Known to many as “Dr. No,” Coburn was also a first-class institutionalist. He had a deep appreciation of the who, what, when, where, and why of lawmaking. Coburn considered Congress to be a physical place where he and his colleagues participated in the act of self-government on behalf of the people they represented. To him, the House and Senate were, first and foremost, concrete institutions where legislators went to achieve their goals, where they gathered to legislate.

Coburn recognized the men and women with whom he served in the House and Senate to be unique individuals, not mindless partisans who were interchangeable. That is, he accepted that they were not the same in any respect and that they each possessed their own abilities, characteristics, interests, hopes, and fears.

Acknowledging Congress’s inherent plurality enabled Coburn to appreciate how the rules and practices constituted a source of leverage that he could use to achieve his goals in the institution. Put simply, Coburn did not see the rules as a constraint on his behavior. He followed them because he derived benefits from doing so.

Coburn understood that pre-committing to follow the rules created possibilities that did not exist before. And his aggressive use of those rules to achieve his goals in specific legislative debates underscored his underlying appreciation of the fact that they made it possible for his colleagues to form expectations about what he would do in the future. In that way, the rules gave Coburn leverage to extract concessions from his colleagues in legislative debates in the present. In sum, the rules made it easier for the participants in those debates to accept suboptimal outcomes (i.e., to compromise).

Unlike most of his colleagues, Coburn accepted the fact that conflict is a necessary precondition for compromise.

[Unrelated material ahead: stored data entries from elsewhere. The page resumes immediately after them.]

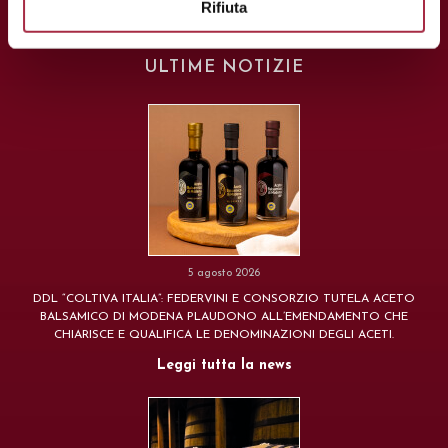
Rifiuta
ULTIME NOTIZIE
5 agosto 2026
DDL “COLTIVA ITALIA”: FEDERVINI E CONSORZIO TUTELA ACETO
BALSAMICO DI MODENA PLAUDONO ALL’EMENDAMENTO CHE
CHIARISCE E QUALIFICA LE DENOMINAZIONI DEGLI ACETI.
Leggi tutta la news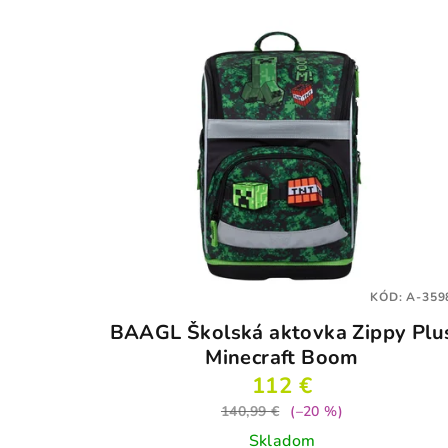
KÓD:
A-359
BAAGL Školská aktovka Zippy Plu
Minecraft Boom
112 €
140,99 €
(–20 %)
Skladom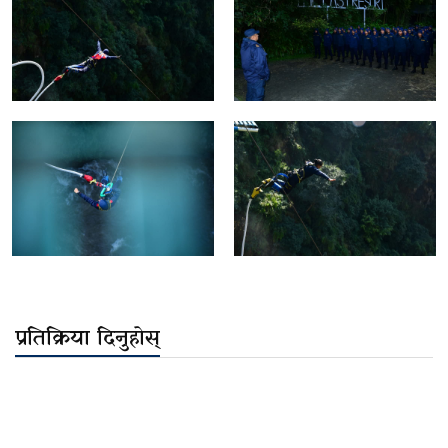
प्रतिक्रिया दिनुहोस्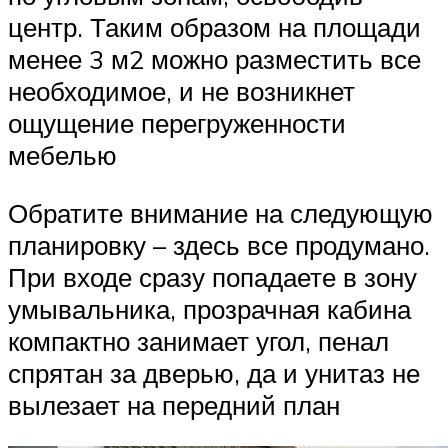
центр. Таким образом на площади
менее 3 м2 можно разместить все
необходимое, и не возникнет
ощущение перегруженности
мебелью
Обратите внимание на следующую
планировку – здесь все продумано.
При входе сразу попадаете в зону
умывальника, прозрачная кабина
компактно занимает угол, пенал
спрятан за дверью, да и унитаз не
вылезает на передний план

He understood that the activity of unique individuals inside the House and Senate inevitably generates conflict in the arenas where they persuade, bargain, and negotiate. As such, he accepted that conflict is an inescapable part of the process by which legislators come together based on equality to resolve their differences and compromise.

Underpinning Coburn’s incredible work ethic was his realization that the essence of politics is action and that legislative politics constitutes a particular kind of action, or practice, that unfolds across time. Coburn understood that legislative outcomes were the result of the interactions of legislators in the House and Senate as they acted and reacted to one another in a never-ending process. Influencing those outcomes requires legislators to expend effort on behalf of their constituents.

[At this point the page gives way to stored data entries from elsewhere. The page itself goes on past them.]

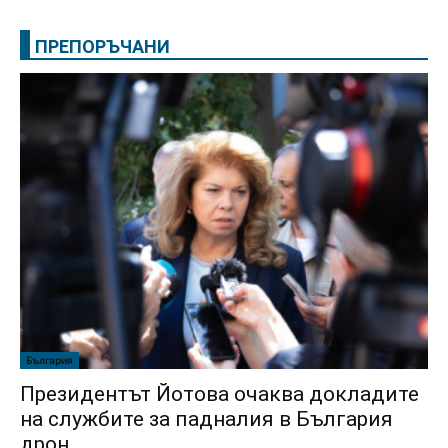
ПРЕПОРЪЧАНИ
България
Президентът Йотова очаква докладите
на службите за падналия в България
дрон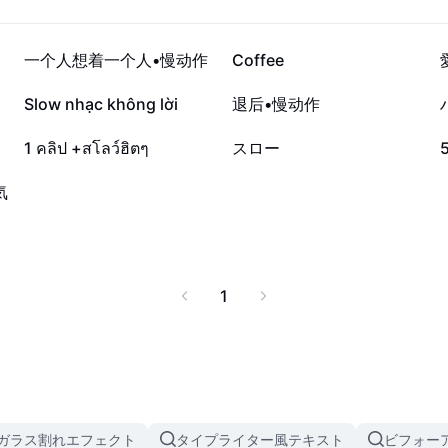
ィアップを目指したい
17.8万
12.7万
一个人想着一个人•慢动作
Coffee
9987
4466
Slow nhạc không lời
退后•慢动作
2021
1171
1 คลิป +สโลว์ฮิตๆ
スロー
気
1
ガラス割れエフェクト
タイプライター風テキスト
ビフォー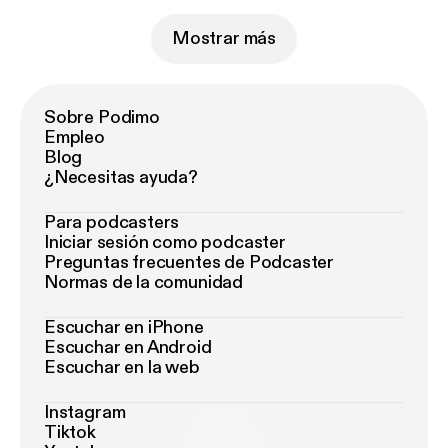
Mostrar más
Sobre Podimo
Empleo
Blog
¿Necesitas ayuda?
Para podcasters
Iniciar sesión como podcaster
Preguntas frecuentes de Podcaster
Normas de la comunidad
Escuchar en iPhone
Escuchar en Android
Escuchar en la web
Instagram
Tiktok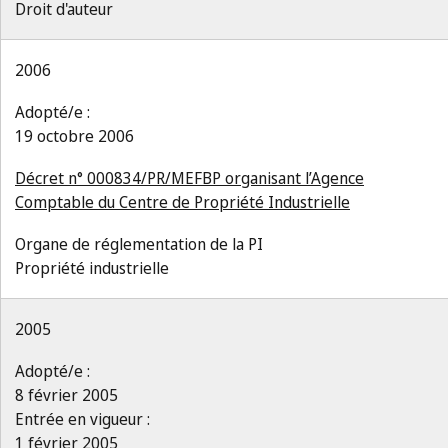
Droit d'auteur
2006
Adopté/e :
19 octobre 2006
Décret n° 000834/PR/MEFBP organisant l’Agence
Comptable du Centre de Propriété Industrielle
Organe de réglementation de la PI
Propriété industrielle
2005
Adopté/e :
8 février 2005
Entrée en vigueur :
1 février 2005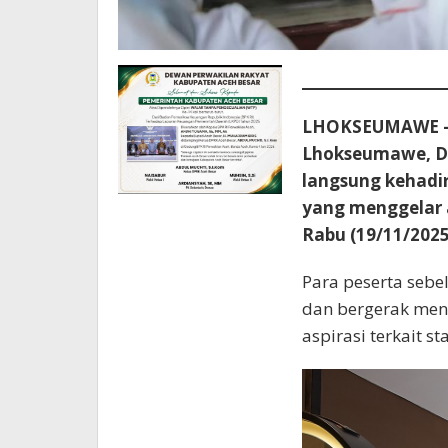
LHOKSEUMAWE 
Lhokseumawe, Dr
langsung kehadi
yang menggelar 
Rabu (19/11/2025
Para peserta sebe
dan bergerak men
aspirasi terkait s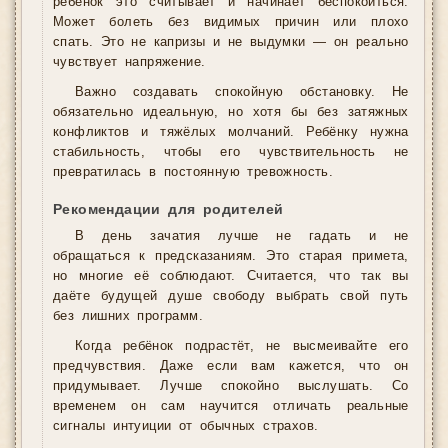
ребёнок это считывает и начинает беспокоиться.
Может болеть без видимых причин или плохо
спать. Это не капризы и не выдумки — он реально
чувствует напряжение.
Важно создавать спокойную обстановку. Не
обязательно идеальную, но хотя бы без затяжных
конфликтов и тяжёлых молчаний. Ребёнку нужна
стабильность, чтобы его чувствительность не
превратилась в постоянную тревожность.
Рекомендации для родителей
В день зачатия лучше не гадать и не
обращаться к предсказаниям. Это старая примета,
но многие её соблюдают. Считается, что так вы
даёте будущей душе свободу выбрать свой путь
без лишних программ.
Когда ребёнок подрастёт, не высмеивайте его
предчувствия. Даже если вам кажется, что он
придумывает. Лучше спокойно выслушать. Со
временем он сам научится отличать реальные
сигналы интуиции от обычных страхов.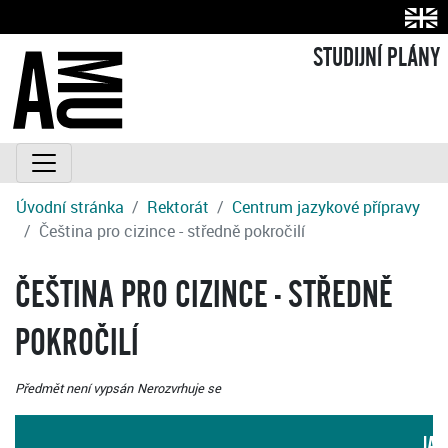
STUDIJNÍ PLÁNY
Úvodní stránka
Rektorát
Centrum jazykové přípravy
Čeština pro cizince - středně pokročilí
ČEŠTINA PRO CIZINCE - STŘEDNĚ
POKROČILÍ
Předmět není vypsán
Nerozvrhuje se
JAZ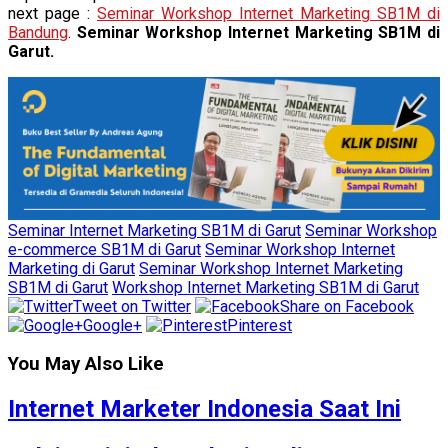
next page :
Seminar Workshop Internet Marketing SB1M di
Bandung
.
Seminar Workshop Internet Marketing SB1M di
Garut.
Seminar Internet Marketing SB1M di Garut
Seminar Workshop
e-commerce SB1M di Garut
Seminar Workshop Internet
Marketing di Garut
Seminar Workshop Internet Marketing
SB1M di Garut
Workshop Internet Marketing SB1M di Garut
Tweet on Twitter
Share on Facebook
Google+
Pinterest
You May Also Like
Internet Marketer Indonesia Saat Ini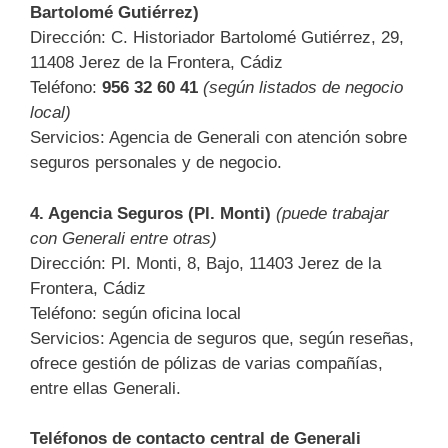
Bartolomé Gutiérrez)
Dirección: C. Historiador Bartolomé Gutiérrez, 29,
11408 Jerez de la Frontera, Cádiz
Teléfono:
956 32 60 41
(según listados de negocio
local)
Servicios: Agencia de Generali con atención sobre
seguros personales y de negocio.
4.
Agencia Seguros (Pl. Monti)
(puede trabajar
con Generali entre otras)
Dirección: Pl. Monti, 8, Bajo, 11403 Jerez de la
Frontera, Cádiz
Teléfono: según oficina local
Servicios: Agencia de seguros que, según reseñas,
ofrece gestión de pólizas de varias compañías,
entre ellas Generali.
Teléfonos de contacto central de Generali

Congress’s present state is evidence that it needs more institutionalists among its members. The House and Senate need more people like Tom Coburn. The Senate especially needs senators who appreciate, like Coburn appreciated, that legislative outcomes cannot be predicted in advance because legislators can always act in unpredictable ways to achieve their goals in legislative debates. The absence of that action, more than any other factor, is the source of the Senate’s pervasive dysfunction.